Ophthalmologist Questions Eye drops

Can antibiotic eye drops treat corneal injury?

I'm 32 years old and I scratched my cornea. My doctor has given me antibiotic eye drops to help my injury heal. How does this work?

10 Answers

Using antibiotic drops on a corneal injury can help reduce the risk of infection.
Your cornea will heal on its own. The antibiotic drops protect your eye from getting an infection as it heals.
Sometimes scratches on the eye or corneal abrasions run the risk of becoming infected and need prophylactic antibiotics while other times we need them because the scratch is already infected.
The purpose of the antibiotic eyedrops is to help prevent corneal ulceration from a bacteria that might have been on the object that caused your corneal injury.
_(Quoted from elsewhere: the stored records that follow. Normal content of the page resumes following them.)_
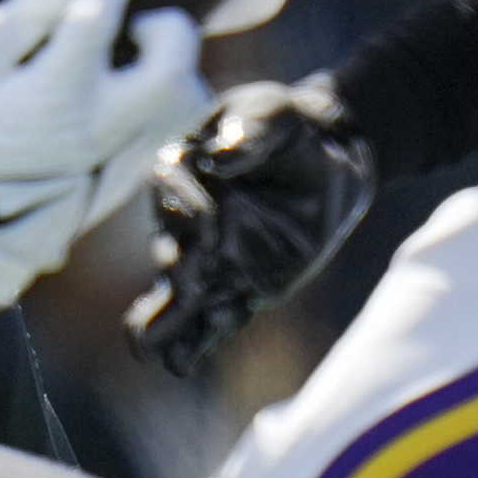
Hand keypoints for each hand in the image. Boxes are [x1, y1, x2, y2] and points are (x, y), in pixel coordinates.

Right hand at [0, 0, 206, 313]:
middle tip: (130, 23)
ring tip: (128, 60)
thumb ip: (14, 23)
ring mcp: (130, 150)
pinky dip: (163, 94)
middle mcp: (109, 119)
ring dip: (170, 63)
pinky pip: (174, 120)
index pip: (99, 5)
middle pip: (176, 52)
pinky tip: (124, 93)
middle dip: (164, 22)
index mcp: (61, 88)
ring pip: (189, 90)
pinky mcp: (138, 172)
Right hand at [124, 78, 378, 377]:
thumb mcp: (276, 113)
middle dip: (176, 265)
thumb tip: (222, 156)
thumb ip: (252, 128)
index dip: (181, 206)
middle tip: (193, 280)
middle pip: (168, 244)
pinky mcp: (240, 290)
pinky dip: (197, 342)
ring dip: (164, 318)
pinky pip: (212, 321)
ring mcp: (211, 260)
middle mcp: (189, 220)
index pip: (166, 186)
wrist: (328, 163)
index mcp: (187, 168)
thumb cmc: (291, 129)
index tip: (211, 219)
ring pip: (176, 295)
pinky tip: (180, 365)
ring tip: (148, 349)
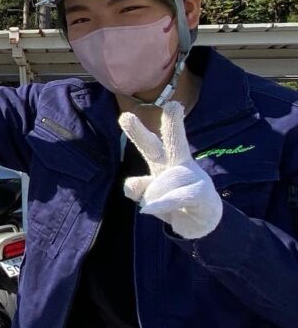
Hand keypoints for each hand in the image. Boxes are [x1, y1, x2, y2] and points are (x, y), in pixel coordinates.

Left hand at [118, 101, 222, 238]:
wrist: (202, 222)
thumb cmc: (173, 201)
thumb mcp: (150, 196)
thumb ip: (139, 188)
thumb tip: (130, 185)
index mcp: (164, 161)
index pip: (150, 144)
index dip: (138, 131)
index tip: (125, 115)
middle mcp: (180, 164)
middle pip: (175, 142)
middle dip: (173, 124)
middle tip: (171, 106)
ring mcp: (194, 177)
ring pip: (168, 179)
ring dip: (156, 194)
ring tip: (151, 206)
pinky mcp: (202, 193)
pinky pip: (178, 196)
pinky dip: (164, 203)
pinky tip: (149, 209)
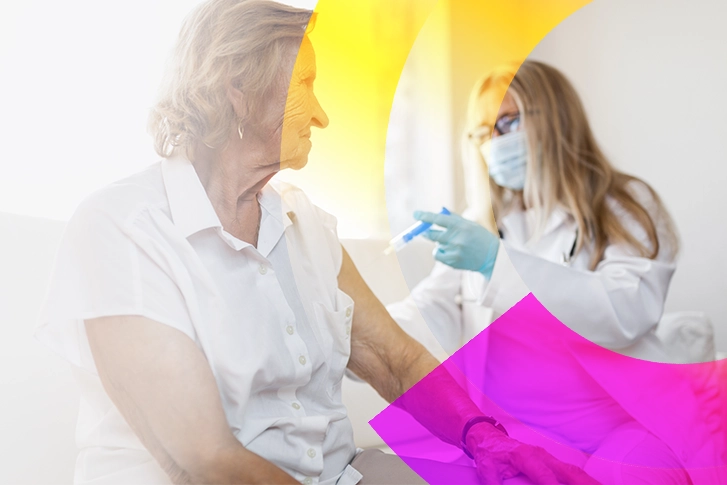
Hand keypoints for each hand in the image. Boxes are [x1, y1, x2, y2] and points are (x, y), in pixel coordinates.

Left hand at [413, 211, 499, 277]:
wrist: (492, 256)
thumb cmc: (479, 237)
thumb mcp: (469, 224)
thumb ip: (453, 218)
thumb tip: (439, 211)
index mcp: (460, 225)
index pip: (438, 219)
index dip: (425, 216)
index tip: (415, 214)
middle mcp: (456, 238)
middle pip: (431, 234)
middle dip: (426, 232)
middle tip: (425, 231)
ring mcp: (454, 250)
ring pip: (436, 245)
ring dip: (439, 243)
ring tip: (452, 244)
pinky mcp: (453, 261)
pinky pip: (438, 255)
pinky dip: (440, 253)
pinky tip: (449, 252)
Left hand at [466, 423, 600, 484]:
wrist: (487, 438)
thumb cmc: (489, 454)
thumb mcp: (487, 472)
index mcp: (525, 456)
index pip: (543, 475)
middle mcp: (541, 455)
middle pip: (569, 472)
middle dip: (585, 484)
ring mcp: (549, 459)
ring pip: (574, 472)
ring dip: (588, 483)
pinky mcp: (551, 464)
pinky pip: (571, 473)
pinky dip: (582, 481)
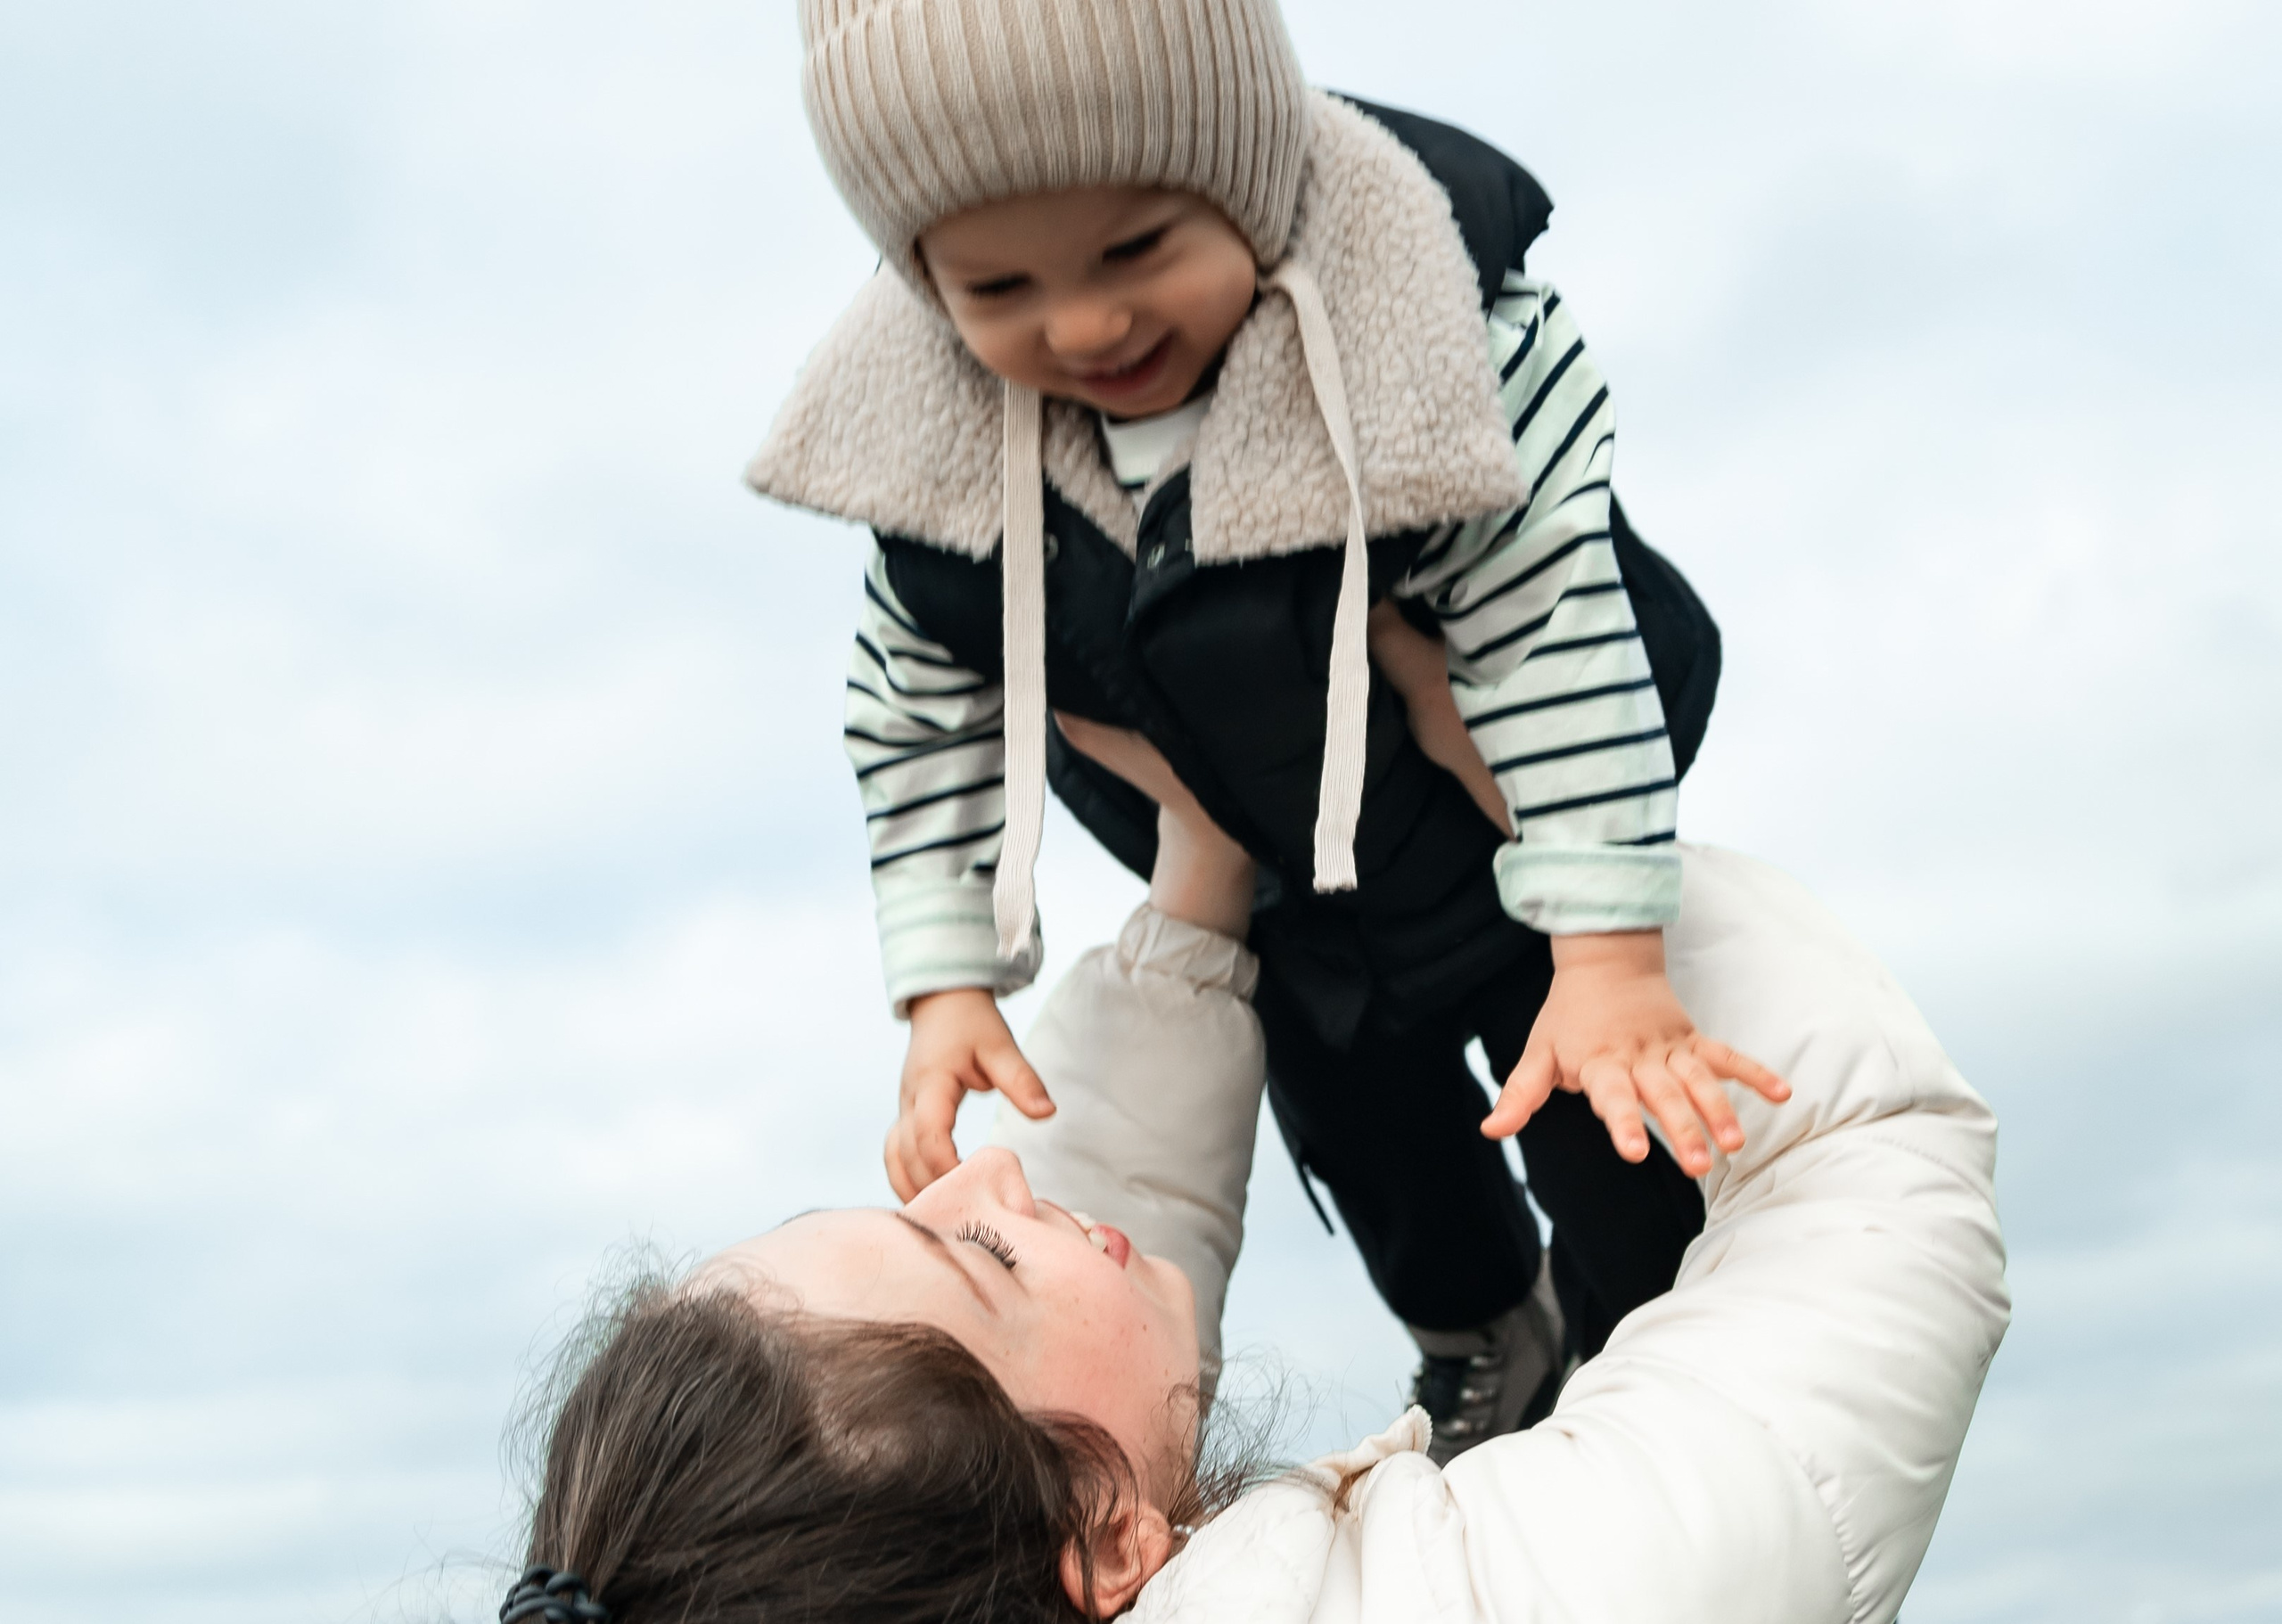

The antibiotic eyedrops do not make your cornea heal faster, but they will prevent infections such as corneal ulceration’s while your eye itself is undergoing the healing process.
Prevents infection while healing.
The antibiotic prevents infection while you heal.

Jeffrey D. Gold, MD
It is only to prevent infection while your body heals the injury.
It does not help heal the eye the eye heals on its own. The drops prevent infection while it heals
The antibiotic drop does not help the injury heal. Your body heals the injury. The antibiotic is to prevent infection which might occur due to a breach in the eye's defense mechanism.
Use an antibiotic to prevent infection. Cornea will heal by itself.